I love you, Brian. =o)

Tuesday, September 06, 2005

truths & half-truths

To me, there's no such thing as a half-truth; they’re as good as lies.

For example, it’s like someone in a chat room telling a little girl, “yes, I’m young...” and leaving out, “young at heart.” Or asking A/S/L (age/sex/location) and someone replying, “17/F/Canada…” leaving out, “40 years ago I was 17, which is when I had my sex change in Canada.”

I’ll be honest; I’m pretty anal when it comes to people telling me lies and “half-truths”. I like to give people the benefit of the doubt that what they’re saying is true all the time... so when I find out they’ve lied to me, it makes me feel like I’ve wasted my time fully trusting them. But another problem is that I’m very gullible and I give my trust to everyone until they lose it... please don’t make things difficult by lying.

“White lies.” I don’t like those either. If I ask you how you are and you tell me you’re okay when you face tells me otherwise, how am I supposed to react?
1. This tells me you might be lying.
2. It tells me you either don’t trust me enough to tell me what’s wrong or you just don’t want me to worry about you, which is already too late because I’ll worry about you even more now that you won’t tell me what the problem is.
3. You have one less person who can pray for you and give you support and be there for you.

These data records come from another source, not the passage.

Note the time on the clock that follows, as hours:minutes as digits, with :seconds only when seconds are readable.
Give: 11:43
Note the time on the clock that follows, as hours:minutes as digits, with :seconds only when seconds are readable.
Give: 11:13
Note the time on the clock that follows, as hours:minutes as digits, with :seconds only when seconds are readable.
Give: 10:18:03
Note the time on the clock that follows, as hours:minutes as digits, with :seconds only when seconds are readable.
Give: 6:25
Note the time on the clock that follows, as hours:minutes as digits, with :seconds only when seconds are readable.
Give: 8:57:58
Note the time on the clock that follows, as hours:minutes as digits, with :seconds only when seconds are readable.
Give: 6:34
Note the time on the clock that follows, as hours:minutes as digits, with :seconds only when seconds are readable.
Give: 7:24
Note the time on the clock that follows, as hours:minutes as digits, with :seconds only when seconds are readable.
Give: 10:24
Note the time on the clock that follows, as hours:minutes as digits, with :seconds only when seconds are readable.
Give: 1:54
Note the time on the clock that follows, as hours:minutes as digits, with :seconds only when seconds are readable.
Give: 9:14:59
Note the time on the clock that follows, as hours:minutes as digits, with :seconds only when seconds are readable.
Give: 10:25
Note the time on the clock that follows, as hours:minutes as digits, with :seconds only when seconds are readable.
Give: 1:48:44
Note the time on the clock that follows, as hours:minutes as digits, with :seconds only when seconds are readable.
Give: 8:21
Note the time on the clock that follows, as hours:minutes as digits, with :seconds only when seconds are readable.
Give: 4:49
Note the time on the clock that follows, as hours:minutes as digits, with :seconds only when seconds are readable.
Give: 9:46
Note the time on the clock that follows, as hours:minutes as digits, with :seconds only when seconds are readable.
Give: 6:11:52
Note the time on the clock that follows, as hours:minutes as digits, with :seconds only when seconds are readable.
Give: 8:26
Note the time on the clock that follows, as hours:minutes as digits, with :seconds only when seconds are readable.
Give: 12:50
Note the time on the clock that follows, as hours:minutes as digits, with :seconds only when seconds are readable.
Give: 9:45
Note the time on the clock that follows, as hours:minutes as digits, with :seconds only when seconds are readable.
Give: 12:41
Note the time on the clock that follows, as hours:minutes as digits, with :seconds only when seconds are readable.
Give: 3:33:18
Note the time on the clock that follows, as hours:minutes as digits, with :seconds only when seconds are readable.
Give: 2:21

Also, if I ask you if I look okay in some item of clothing, but in fact, I look like road-kill – tell me please! I’d rather know the truth and I’ll be thankful for your honesty. Oh, which reminds me, for those who can’t handle the truth - suck it up and move on... it’s not worth your time or energy to have negative feelings lingering over what someone said to you that was truthful. In fact, it takes a lot more courage to tell someone the truth than a lie, thus be appreciative of what you hear.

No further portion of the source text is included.